- INSTRUCCIONES DE TRABAJO:
1. Según el texto sobre el rediseño del sitio de La Jornada, ¿por qué los dos fondos de la página son un problema más allá de su aspecto? Responde en una a tres oraciones.
2. Prosigue el texto sobre el rediseño del sitio de La Jornada a partir de donde termina.

- TEXTO PROPORCIONADO:
****************************************

Es francamente increíble que un periódico como La Jornada, uno de los pioneros en el internet en México, haya logrado construir la página más fea y ridícula de un periódico a nivel mundial. Neta es de risa.
Lo que más me gusta es ese fondo de mesa de cervecería de Coyoacán, ni que decir del “papel” con grapas, arrugas y toda la cosa. ¿Neta a quién se le pudo haber ocurrido tal aberración de diseño? ¿Y cómo los directivos de La Jornada lo aprobaron?
Me enteré del rediseño del sitio por Eduardo Arcos y cuando leí su entrada en ALT1040 me dije a mí mismo: “Qué güey tan exagerado. ¿Qué tan mala puede ser?”. Y es que Eduardo tiene toda la razón: no es mala, es terrible.
La directora del periódico y todos los vejetes que forman parte de la nomina del periódico no tienen la más remota idea de que es internet, pero lo peor, es que siendo un periódico tan leído, no busquen asesoría de expertos.
Ya dejen lo horrible que es, su edición de hoy pesa más de 800 kB, sólo la página principal. La imagen esa horrible del papel pesa por sí sola 407 kB y la bella maderita otros 67kB. Sólo esos dos espantosos fondos pesan más que toda la primera plana de El Universal que anda por los 457 kB.

****************************************

- LOS DATOS:
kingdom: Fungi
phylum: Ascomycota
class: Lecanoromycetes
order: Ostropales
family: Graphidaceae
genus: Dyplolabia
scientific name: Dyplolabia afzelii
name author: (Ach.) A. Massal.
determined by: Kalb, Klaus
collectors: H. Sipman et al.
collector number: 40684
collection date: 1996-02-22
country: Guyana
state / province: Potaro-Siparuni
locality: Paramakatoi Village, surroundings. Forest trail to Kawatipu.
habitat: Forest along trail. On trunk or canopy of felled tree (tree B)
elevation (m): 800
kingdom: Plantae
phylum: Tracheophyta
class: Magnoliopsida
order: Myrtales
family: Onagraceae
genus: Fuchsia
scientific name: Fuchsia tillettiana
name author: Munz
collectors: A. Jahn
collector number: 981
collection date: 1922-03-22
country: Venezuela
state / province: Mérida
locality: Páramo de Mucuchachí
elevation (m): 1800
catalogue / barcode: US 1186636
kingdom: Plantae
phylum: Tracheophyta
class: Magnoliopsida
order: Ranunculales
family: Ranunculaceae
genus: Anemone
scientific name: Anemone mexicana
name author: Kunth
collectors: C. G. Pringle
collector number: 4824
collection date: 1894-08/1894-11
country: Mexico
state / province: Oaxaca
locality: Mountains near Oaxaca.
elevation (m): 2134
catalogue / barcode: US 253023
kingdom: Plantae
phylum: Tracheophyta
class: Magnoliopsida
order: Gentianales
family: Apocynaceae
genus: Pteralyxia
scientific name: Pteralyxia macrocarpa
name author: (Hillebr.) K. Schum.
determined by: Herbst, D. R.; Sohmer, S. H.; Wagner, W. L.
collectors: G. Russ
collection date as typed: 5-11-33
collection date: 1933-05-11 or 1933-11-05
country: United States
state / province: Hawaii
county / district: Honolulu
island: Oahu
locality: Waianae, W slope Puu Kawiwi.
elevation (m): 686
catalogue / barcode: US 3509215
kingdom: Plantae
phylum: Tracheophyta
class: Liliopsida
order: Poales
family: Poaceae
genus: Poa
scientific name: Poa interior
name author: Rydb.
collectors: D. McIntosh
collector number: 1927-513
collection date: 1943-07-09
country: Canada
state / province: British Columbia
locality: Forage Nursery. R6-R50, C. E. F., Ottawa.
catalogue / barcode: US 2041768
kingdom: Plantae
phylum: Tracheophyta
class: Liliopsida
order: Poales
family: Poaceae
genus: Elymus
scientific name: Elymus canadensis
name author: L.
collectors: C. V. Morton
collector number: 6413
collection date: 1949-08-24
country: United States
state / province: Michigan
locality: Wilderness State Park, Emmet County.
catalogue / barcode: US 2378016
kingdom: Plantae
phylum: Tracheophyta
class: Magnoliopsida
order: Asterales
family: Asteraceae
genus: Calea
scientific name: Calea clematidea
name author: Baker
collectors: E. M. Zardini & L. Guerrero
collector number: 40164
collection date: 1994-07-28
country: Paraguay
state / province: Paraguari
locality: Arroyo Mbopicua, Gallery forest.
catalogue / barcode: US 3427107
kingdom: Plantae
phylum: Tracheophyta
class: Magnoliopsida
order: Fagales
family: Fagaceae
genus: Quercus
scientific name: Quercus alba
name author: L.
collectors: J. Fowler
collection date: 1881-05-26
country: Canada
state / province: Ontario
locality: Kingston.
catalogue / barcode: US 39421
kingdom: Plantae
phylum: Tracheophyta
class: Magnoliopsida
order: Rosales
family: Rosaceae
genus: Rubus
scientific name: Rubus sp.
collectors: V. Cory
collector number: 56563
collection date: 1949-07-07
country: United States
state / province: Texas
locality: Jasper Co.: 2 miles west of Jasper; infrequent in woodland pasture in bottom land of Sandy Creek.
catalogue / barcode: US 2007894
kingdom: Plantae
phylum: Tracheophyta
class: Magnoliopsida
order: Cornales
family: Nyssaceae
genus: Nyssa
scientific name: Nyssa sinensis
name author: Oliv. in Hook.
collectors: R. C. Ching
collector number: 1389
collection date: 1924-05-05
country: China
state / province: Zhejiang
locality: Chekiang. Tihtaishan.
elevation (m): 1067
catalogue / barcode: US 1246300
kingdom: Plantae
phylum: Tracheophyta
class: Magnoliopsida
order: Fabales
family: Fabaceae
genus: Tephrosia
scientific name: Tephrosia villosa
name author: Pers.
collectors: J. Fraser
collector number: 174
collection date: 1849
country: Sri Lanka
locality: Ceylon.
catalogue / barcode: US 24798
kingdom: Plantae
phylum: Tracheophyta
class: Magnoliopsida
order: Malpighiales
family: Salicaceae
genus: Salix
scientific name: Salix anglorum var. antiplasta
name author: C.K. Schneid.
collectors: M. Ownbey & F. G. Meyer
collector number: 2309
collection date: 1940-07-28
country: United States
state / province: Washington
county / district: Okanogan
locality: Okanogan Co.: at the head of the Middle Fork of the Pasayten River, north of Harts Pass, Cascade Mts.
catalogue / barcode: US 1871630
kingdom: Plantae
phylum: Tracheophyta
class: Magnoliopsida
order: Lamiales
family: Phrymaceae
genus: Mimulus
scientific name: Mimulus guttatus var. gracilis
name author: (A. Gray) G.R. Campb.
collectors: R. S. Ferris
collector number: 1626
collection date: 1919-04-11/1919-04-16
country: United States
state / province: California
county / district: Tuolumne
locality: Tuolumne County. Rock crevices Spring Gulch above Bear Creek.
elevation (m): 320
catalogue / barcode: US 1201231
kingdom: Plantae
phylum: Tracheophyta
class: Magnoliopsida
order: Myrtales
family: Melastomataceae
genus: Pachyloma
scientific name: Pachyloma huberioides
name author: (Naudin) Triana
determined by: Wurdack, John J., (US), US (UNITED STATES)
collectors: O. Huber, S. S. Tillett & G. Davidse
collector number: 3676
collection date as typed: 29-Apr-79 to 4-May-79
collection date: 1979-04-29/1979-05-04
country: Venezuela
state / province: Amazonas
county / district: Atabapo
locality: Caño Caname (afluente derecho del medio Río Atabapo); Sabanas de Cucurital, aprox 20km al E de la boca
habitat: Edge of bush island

****************************************

- RESPUESTAS:
1. Los dos fondos pesan demasiado: la imagen del papel ocupa 407 kB y la maderita otros 67 kB. Juntos pesan más que toda la primera plana de El Universal, que anda por los 457 kB, y la página principal de la edición del día supera los 800 kB.

2.
Y el colmo de los colmos es que a media tarde desaparece su pagina nueva y entran las noticias nuevas en un diseño que no tiene nada que ver con el otro (y aunque viejo y feo, sin duda mejor que el nuevo). Nunca he entendido porqué La Jornada no tiene un servicio de actualización constante de las notas como todos los demás periódicos y se esperan hasta las 3 para presentar las noticias del día.
Y cuando dije colmo de lo anterior exageré. Otra de sus grandes ridiculeces es que las notas en el interior están a dos columnas haciendo realmente difícil leer las notas. Eso no se le ocurre a nadie.
Me pregunto si no seré yo un imbécil y La Jornada nos está mostrando el primer ejemplo de lo que será la Web 4.0, pero lo dudo profundamente. Lo cierto es que La Jornada después de ser el mejor periódico de México bajo la dirección de Carlos Payan, con la señora Carmen Lira sigue en franca decadencia. ¿Nadie se apunta para hacer el nuevo periódico de izquierda?